The outer hull pretty much falls off in 4 segments by itself as the nuts begin to dry. Once hulled, I store in a cool, dry place. I suppose you could spread them out on a flat to dry if you're worried about fungus or rot, but I have not observed it to be a problem.
In all probability, not all the nuts will be usable. In my area, there is an insect that lays eggs in the nuts while they are still green and soft. The developing larva feeds on the nut meat until the nuts fall, then chews its way out and pupeates in the ground. So don't be surprised to crack one open and find a fat little white worm about 3/8" long.
The worms make good bait for small game fish or minnows. If you hang the nuts in a burlap or nylon mesh bag over a bucket or washtub, you can catch the worms as they chew their way out. The bad nuts then have a visible, tiny hole.

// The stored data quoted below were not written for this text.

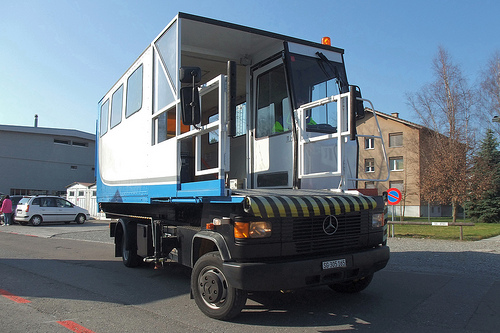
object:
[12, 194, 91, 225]
car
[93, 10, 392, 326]
truck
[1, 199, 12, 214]
coat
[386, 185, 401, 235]
sign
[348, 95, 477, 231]
building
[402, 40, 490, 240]
tree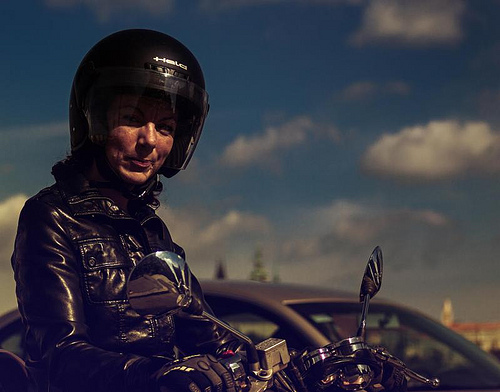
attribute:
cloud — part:
[292, 213, 327, 270]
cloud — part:
[365, 140, 412, 183]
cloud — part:
[457, 110, 498, 142]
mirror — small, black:
[119, 243, 246, 340]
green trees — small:
[215, 239, 282, 284]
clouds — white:
[341, 0, 475, 56]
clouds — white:
[357, 112, 499, 188]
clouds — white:
[209, 108, 346, 175]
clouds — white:
[154, 195, 499, 278]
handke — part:
[346, 322, 373, 367]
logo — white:
[151, 52, 189, 72]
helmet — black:
[58, 22, 217, 188]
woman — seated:
[28, 22, 276, 371]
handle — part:
[349, 293, 372, 335]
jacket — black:
[5, 177, 206, 384]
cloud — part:
[345, 109, 496, 214]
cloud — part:
[394, 143, 424, 197]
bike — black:
[146, 286, 406, 390]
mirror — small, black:
[123, 249, 195, 318]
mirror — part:
[141, 259, 225, 335]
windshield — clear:
[301, 295, 497, 377]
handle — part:
[361, 333, 408, 372]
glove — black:
[159, 349, 238, 390]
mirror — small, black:
[126, 246, 382, 316]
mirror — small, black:
[98, 252, 208, 317]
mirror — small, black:
[339, 247, 399, 313]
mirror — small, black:
[351, 236, 391, 302]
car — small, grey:
[1, 267, 498, 388]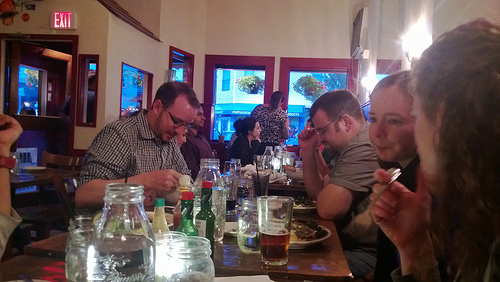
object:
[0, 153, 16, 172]
watch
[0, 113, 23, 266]
arm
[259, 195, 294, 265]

A sorting technique you can try is to "float" the nuts in a bucket of water. Nuts that rise to the surface are more likely to have internal voids, and by inference, worms, rot, or other problems, while nuts that sink to the bottom are more likely to be robust and fully filled.
The nut meats are good for eating and cooking, somewhat sililar to Pecans or English Walnuts, but difficulty of picking them out of their shells varies all over the map, depending on the genetics of the tree they came from. There probably has not been much selective breeding for this trait, compared to more commercially popular nuts. Some are so convoluted that they are hardly worth the effort, while others pop out with little work. You'll just have to crack a couple open and see what you've got. Some of the ones that crack out easily may be worth propagating if you have someplace to plant them.

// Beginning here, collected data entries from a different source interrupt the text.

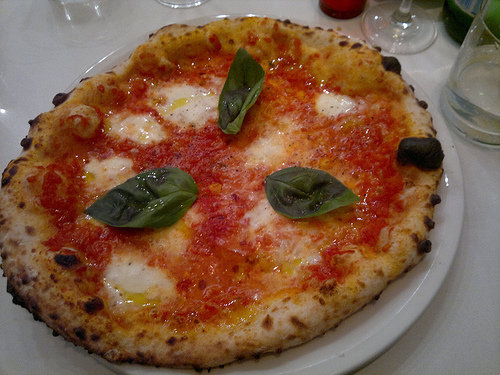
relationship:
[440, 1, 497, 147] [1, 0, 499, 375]
glass on table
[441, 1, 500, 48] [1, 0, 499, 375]
bottle on table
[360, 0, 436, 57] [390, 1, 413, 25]
wine glass has stem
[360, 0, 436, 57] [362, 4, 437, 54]
wine glass has base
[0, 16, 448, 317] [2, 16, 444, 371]
cheese on pizza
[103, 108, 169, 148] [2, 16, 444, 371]
cheese on pizza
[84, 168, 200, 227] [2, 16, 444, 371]
spinach on pizza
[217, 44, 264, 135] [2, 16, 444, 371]
spinach on pizza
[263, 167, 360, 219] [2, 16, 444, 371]
spinach on pizza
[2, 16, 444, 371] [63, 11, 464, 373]
pizza on plate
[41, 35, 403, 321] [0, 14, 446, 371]
sauce on crust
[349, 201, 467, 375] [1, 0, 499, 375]
shadow on table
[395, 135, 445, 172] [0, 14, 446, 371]
spot on crust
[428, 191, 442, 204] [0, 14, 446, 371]
spot on crust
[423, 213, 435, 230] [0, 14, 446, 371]
spot on crust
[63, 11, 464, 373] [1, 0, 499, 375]
plate on table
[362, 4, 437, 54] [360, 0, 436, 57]
base of wine glass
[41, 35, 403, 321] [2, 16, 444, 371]
sauce on pizza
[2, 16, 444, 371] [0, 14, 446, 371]
pizza has crust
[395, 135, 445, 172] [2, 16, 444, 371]
spot on pizza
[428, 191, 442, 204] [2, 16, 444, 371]
spot on pizza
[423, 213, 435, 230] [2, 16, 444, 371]
spot on pizza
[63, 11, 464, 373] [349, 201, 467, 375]
plate has shadow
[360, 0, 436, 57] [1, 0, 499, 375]
wine glass on table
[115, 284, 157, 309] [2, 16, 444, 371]
grease on pizza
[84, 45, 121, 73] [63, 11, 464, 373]
glare on plate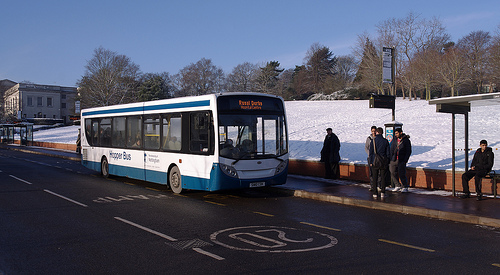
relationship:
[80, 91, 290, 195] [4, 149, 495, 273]
bus on road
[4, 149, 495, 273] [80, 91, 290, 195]
road has bus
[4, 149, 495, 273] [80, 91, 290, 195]
road with bus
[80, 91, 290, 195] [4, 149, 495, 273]
bus in road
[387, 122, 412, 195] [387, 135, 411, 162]
man wearing jacket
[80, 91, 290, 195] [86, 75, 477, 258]
bus on road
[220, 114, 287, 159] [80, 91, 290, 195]
glass on bus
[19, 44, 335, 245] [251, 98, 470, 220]
bus with passengers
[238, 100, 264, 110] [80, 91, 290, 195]
display on bus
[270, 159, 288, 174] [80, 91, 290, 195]
light on bus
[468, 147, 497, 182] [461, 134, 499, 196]
black jacket on man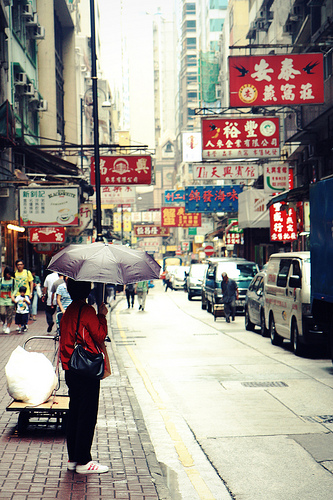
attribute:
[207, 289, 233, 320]
cart — wheeled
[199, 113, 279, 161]
sign — red, white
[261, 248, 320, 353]
van — white, work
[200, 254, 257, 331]
van — white, colored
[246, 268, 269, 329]
car — compact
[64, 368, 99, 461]
pants — black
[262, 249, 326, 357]
van — white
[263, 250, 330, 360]
van — white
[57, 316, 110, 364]
coat — red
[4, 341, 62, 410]
bag — white, large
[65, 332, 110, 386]
bag — white, large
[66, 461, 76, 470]
shoe — white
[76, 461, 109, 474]
shoe — white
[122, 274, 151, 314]
people — headless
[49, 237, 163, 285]
umbrella — dark, opened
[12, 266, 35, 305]
shirt — yellow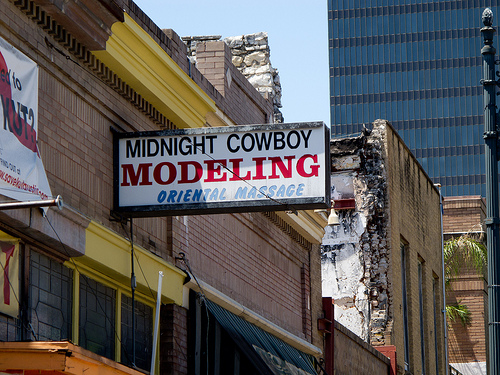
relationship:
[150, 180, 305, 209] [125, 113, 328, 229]
writing on sign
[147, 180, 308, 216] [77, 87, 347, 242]
writing on sign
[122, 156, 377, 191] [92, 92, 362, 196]
writing on sign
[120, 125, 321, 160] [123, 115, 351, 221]
writing on sign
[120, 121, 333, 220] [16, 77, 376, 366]
sign on building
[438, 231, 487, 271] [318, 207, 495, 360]
tree behind building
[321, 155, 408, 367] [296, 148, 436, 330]
wall on building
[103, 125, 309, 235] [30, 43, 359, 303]
sign on building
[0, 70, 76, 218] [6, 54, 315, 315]
banner on wall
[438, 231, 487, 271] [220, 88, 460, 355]
tree by buildings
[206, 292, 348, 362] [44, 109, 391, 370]
awning on building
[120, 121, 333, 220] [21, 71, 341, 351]
sign on building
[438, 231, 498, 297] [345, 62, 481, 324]
tree by building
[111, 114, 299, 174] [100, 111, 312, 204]
writing on sign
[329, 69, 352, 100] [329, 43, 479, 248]
window on building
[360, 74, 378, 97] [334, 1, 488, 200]
window on high rise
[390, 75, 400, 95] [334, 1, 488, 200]
window on high rise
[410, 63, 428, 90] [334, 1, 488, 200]
window on high rise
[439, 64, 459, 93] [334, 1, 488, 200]
window on high rise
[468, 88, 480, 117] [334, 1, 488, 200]
window on high rise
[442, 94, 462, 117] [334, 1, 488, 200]
window on high rise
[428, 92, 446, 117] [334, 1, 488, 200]
window on high rise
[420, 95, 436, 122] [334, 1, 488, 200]
window on high rise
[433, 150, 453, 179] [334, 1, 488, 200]
window on high rise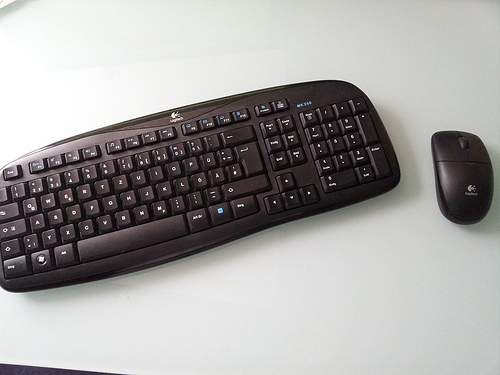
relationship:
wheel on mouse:
[455, 134, 471, 149] [427, 124, 497, 230]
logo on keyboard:
[164, 107, 186, 127] [0, 77, 404, 285]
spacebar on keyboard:
[75, 210, 192, 261] [0, 77, 404, 285]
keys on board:
[177, 141, 263, 219] [200, 75, 360, 106]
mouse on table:
[427, 124, 497, 230] [40, 8, 463, 65]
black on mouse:
[457, 168, 483, 181] [427, 124, 497, 230]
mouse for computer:
[427, 124, 497, 230] [0, 0, 56, 14]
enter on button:
[238, 142, 251, 153] [235, 133, 267, 180]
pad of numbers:
[297, 99, 394, 195] [317, 117, 359, 163]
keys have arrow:
[263, 171, 320, 213] [284, 190, 298, 201]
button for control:
[228, 191, 257, 219] [236, 202, 249, 209]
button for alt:
[187, 207, 210, 230] [192, 211, 205, 219]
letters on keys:
[74, 176, 197, 211] [177, 141, 263, 219]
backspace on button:
[224, 132, 234, 142] [217, 118, 254, 144]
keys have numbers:
[300, 101, 366, 171] [317, 117, 359, 163]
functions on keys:
[82, 148, 102, 161] [105, 121, 190, 154]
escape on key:
[8, 171, 13, 175] [1, 153, 30, 186]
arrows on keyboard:
[279, 177, 299, 200] [0, 77, 404, 285]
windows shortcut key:
[33, 256, 47, 264] [33, 249, 53, 271]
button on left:
[432, 123, 464, 167] [431, 120, 462, 220]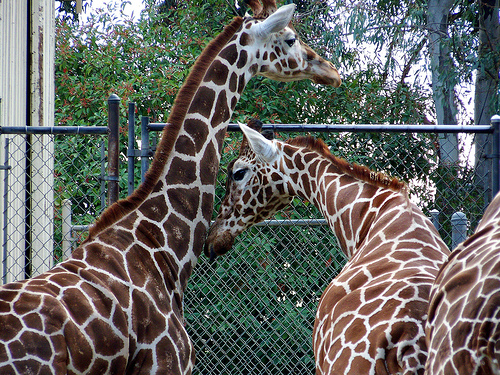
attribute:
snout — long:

By the way, there are at least two major varieties of Hickory. The shellbark typically has 7 leaves per branch and large nuts, probably the best food potential. The shagbark typically has 5 leaves per branch and smaller nuts. There may be crossbreeding between the varieties. I have also heard of "pignut" and "bitter hickory", which may be sub-varieties, or just colloquial terms - I am not entirely clear on this point.